One of the few – and I mean very few – good things I inherited from my father was the ability to whip up a meal at a moment’s notice, and usually, if I may say so myself, a damned good one. Just today my husband said to me as I was pulling the pots and lids out of the kitchen cabinet: “The fact that you still make sure that your family has a hot meal every night is a rarity. There are a lot of women and a lot of wives out there who don’t cook. What you do is a dying art.” It was the tenderist and frankly, most welcomed compliment I’d received in a long time.

Cooking has become one of those things in life that is both a chore and a pleasure. When I know that the meal I’ve spent either thirty minutes or three-hours on is about to go into the “show dish” (because let’s face it, aren’t they all ‘show’ dishes?) for all of my world to see (my immediate family and the Twitterverse), I feel about as close to god-like as one could. I know that when I look at what I’ve made happily and without regret, there is no greater day-to-day sense of accomplishment, and to be blatant, I just fucking love cooking.

Listed below are a few things that I had to learn over the 20 years I’ve been exploring the various kitchens I’ve cooked in. These are some essentials to what I think could take even the most mediocre of cooks to the next level. They’re not family secrets; just common sense:

Learn to Love Onions – I hate onions. That is to say, I refuse to eat them raw and for the first 30 or so years of my life wouldn’t even go near them cooked. Until the day I figured out that just about every recipe I have ever loved started with some form of onion. Now that I live in the ‘meh’ state of Georgia, Vidalia has become my onion of choice. Usually chopped finely and fried/sweated/sautéed in flavor- infused olive oil/unsalted butter, onions add a flavor that I long tried to convince myself I wasn’t missing.

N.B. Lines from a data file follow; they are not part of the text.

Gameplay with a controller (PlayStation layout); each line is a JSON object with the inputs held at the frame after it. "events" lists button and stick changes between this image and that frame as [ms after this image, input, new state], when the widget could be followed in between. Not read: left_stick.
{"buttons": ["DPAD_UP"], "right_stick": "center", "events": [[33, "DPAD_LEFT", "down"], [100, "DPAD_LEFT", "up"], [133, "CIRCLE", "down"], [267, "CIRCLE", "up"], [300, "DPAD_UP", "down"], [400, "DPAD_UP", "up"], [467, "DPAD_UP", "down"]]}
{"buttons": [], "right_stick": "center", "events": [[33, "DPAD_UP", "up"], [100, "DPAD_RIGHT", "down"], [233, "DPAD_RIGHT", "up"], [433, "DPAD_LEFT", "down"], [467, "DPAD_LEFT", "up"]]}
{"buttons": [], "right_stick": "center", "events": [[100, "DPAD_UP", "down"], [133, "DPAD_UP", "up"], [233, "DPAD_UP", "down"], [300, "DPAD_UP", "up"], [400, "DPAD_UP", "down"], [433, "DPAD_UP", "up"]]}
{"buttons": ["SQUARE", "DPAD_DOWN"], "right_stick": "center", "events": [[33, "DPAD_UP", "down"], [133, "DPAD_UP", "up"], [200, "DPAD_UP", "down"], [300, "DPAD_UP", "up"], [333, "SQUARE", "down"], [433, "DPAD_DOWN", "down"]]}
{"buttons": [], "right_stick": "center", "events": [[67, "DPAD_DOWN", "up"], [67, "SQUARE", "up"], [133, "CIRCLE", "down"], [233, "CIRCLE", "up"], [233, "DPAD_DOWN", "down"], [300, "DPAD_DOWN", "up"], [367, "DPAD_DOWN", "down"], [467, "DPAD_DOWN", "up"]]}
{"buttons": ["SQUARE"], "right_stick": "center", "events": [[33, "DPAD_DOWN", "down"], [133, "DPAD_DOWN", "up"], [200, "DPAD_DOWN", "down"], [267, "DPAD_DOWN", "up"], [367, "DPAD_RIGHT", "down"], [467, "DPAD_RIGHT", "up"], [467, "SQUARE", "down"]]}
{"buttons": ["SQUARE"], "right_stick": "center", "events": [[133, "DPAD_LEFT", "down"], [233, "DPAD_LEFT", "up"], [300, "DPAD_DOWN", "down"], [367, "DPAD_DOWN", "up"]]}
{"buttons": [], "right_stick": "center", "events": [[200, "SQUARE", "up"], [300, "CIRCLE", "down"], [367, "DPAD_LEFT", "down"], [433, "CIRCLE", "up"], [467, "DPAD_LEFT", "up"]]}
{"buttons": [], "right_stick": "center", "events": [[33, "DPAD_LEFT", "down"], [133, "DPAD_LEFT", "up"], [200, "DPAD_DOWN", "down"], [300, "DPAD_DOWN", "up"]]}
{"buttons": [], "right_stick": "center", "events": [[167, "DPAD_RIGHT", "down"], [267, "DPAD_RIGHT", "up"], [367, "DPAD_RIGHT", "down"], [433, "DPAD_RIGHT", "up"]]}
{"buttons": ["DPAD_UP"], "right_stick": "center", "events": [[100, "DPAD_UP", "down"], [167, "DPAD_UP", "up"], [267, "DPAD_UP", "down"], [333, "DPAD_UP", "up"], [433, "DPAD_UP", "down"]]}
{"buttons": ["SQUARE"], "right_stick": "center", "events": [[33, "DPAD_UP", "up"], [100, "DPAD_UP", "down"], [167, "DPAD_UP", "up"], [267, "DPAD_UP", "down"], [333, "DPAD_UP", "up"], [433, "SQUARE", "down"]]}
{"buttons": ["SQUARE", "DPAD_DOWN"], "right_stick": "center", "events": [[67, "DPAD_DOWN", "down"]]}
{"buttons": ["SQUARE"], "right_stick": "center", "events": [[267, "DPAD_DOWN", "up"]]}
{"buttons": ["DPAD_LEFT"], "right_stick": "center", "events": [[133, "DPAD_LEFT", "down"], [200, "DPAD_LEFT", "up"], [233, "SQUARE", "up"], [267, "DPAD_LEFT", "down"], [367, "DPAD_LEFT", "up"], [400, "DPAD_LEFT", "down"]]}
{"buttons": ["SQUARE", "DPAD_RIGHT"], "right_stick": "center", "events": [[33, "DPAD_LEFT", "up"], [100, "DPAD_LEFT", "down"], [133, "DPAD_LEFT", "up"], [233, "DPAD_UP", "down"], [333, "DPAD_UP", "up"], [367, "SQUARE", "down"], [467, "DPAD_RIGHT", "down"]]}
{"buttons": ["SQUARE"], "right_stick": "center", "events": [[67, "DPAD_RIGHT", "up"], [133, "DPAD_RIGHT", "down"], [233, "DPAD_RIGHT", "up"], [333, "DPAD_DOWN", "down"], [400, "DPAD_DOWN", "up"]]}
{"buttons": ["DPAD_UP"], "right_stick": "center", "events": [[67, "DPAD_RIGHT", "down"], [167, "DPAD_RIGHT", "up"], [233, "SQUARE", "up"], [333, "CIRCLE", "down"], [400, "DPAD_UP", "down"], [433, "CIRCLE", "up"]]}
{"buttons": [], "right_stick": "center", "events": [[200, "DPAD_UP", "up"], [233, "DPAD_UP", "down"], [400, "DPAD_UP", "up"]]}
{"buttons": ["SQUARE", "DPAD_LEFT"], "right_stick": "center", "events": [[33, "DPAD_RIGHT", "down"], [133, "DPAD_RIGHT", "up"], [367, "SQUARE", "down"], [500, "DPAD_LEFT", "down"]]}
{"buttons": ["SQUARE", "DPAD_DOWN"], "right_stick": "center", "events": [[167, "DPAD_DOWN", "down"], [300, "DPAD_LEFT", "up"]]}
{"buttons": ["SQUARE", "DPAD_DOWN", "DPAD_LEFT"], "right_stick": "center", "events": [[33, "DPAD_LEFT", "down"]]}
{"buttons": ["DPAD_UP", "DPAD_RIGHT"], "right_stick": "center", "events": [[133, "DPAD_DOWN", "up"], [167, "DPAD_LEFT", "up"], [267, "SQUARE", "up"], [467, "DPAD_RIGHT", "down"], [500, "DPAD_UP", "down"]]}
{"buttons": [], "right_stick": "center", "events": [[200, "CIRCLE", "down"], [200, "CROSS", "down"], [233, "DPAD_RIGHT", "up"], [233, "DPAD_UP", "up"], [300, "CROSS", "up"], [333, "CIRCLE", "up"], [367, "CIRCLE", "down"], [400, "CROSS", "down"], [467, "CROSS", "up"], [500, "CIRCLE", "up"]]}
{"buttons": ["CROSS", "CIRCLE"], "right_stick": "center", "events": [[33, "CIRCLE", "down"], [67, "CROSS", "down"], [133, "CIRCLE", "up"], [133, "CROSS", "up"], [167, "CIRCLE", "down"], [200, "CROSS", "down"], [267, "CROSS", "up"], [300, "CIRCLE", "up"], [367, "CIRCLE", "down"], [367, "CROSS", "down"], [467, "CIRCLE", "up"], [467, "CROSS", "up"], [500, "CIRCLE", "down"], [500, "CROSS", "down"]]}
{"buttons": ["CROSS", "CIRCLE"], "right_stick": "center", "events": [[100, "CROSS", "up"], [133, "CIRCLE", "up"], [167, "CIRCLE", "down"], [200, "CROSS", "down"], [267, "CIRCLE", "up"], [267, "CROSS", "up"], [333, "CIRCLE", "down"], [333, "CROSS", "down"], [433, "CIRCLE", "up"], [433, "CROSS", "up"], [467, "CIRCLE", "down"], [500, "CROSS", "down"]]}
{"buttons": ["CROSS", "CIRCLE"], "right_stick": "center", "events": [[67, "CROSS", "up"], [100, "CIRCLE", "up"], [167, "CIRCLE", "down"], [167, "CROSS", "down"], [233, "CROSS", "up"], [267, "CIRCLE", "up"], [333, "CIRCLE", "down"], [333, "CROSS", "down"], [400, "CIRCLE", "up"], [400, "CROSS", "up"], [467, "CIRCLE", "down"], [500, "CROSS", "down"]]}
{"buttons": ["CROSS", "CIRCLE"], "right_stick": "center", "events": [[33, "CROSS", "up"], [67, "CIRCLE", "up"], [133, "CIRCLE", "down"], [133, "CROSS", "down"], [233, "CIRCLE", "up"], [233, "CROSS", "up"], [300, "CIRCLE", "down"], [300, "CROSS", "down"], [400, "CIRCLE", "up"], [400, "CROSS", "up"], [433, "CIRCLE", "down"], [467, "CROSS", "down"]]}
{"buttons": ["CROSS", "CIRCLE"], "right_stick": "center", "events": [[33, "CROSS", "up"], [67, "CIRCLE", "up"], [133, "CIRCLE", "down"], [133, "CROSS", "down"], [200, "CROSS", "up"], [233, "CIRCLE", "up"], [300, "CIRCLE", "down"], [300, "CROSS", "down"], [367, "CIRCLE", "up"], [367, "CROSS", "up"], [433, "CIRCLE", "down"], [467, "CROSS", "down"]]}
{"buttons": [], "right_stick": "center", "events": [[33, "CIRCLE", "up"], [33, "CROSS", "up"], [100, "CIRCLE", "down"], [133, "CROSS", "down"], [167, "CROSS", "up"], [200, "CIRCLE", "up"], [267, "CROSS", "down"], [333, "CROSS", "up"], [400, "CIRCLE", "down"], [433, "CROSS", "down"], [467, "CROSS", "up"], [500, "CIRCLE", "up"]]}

Kosher Salt is the Greatest Thing since Kosher Pickles – Name a cook on any food-related reality T.V. show that has used regular table salt in their recipes. Go on. I dare you. None? Not a one? Not even that dreadfully weird looking dude-lady (I’m still not sure) with the crazy name (Zarn? Flarb?) from the 4th season of Top Chef? No. That’s right. Not even Klurb from Top Chef used motherfucking table salt, so why the hell would you? And for those of you who salt your food (with table salt, no less) without tasting it, you should be shot. Or rather, hacked to death (I’m a stickler for gun control so, while “being shot” sounds better, I don’t want to appear hypocritical). Salt is not to be feared during the cooking process, but it is to be feared on the tabletop. Why, you say? I don’t know, but it just is, in the same way a steak is to be cooked medium-rare and pasta is to be cooked IN the sauce for about a minute before being served. It’s just the way Edesia (the Roman goddess of food) and Anthony Bourdain (the American god of the same) intended.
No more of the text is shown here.